Blast from the Past
Step Back into Music History with the American Classical Orchestra
Bach, Beethoven, and Mozart have been immortalized as giants of music. Their work is so embedded in Western culture that by the time a child is old enough to walk, he or she can probably recognize a tune or two written by one these composers. So it may come as a surprise that the renditions most people are accustomed to are quite different from what the original composers had in mind. The American Classical Orchestra, however, invites visitors to hear familiar pieces of music in a whole new way.
The ACO is New York City's premier period instrument orchestra and is a leader in the original instrument movement worldwide, specializing in music composed from the seventeenth through nineteenth centuries. Using historical techniques and instruments, the orchestra strives to recreate the sounds as the composers would have known them. "This is not a reenactment," says ACO founder and artistic director Thomas C. Crawford. "If we didn't have this repertoire, it wouldn't be worth it."
The original instrument movement emerged in the 1960s and 1970s in Europe and has since gained an international recognition as prestigious music organizations around the world have come to appreciate its value. The movement rests on one seemingly basic observation. "These composers wrote for the instruments they had available to them," Crawford explains. "Mozart and Beethoven wrote for those sounds, and those sounds were created for those composers."

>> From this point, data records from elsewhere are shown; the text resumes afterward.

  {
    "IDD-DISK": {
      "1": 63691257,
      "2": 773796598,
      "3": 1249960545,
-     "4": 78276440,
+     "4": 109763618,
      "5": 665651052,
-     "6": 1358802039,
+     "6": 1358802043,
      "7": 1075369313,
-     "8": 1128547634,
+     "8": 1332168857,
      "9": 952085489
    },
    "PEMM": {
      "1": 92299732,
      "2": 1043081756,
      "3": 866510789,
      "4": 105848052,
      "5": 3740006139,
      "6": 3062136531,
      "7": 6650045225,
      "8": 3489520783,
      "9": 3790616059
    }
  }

The violins, horns, woodwinds, and other instruments that make up today's orchestra existed in significantly different forms at the time of the great classical composers, and they produced noticeably different sounds. "Instruments evolved as people wanted larger and more virtuosic orchestras," Crawford says. "They added valves to the horns, for example, so they could play more chromatic and advanced music. But the consequence is that the instrument no longer has the hunting horn sound that Beethoven would have been familiar with."
Another innovation that has changed the sound of the orchestra is the materials used for violin strings. While modern violin strings are normally made of metal or synthetic materials, baroque and classical string instruments were made with gut, a material made from the natural fibers found in sheep intestines. As Crawford explains, "As much had been gained as was lost. With this music, a whole string section of violins strung with gut just works. The texture opens up--you never have to say that the violins are too loud. You could never play Stravinsky on these instruments. But with this music, it just sounds right."

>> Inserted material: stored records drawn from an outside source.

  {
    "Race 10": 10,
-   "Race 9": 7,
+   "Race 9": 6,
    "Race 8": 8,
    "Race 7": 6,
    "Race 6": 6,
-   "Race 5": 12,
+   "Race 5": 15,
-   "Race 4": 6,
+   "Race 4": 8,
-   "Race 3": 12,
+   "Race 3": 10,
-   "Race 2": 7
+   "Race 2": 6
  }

Such a thing is not as easy to recreate as it sounds. "For the musicians, it's a huge transition. It requires purchasing an additional instrument and relearning techniques from the past," Crawford says. "Twenty years ago, we couldn't have done this--we didn't have the players. But little by little, we're acquiring players. It's related to work--as the movement has grown, there are more opportunities for these musicians. Universities and schools around the world are beginning to offer this as a course of study."
Devoted fans and newcomers alike can find something new to enjoy at one of ACO's performances. "In the end, the most rewarding part is when we have a collective experience. When you find it, you can tell--it's about hearing something beautiful."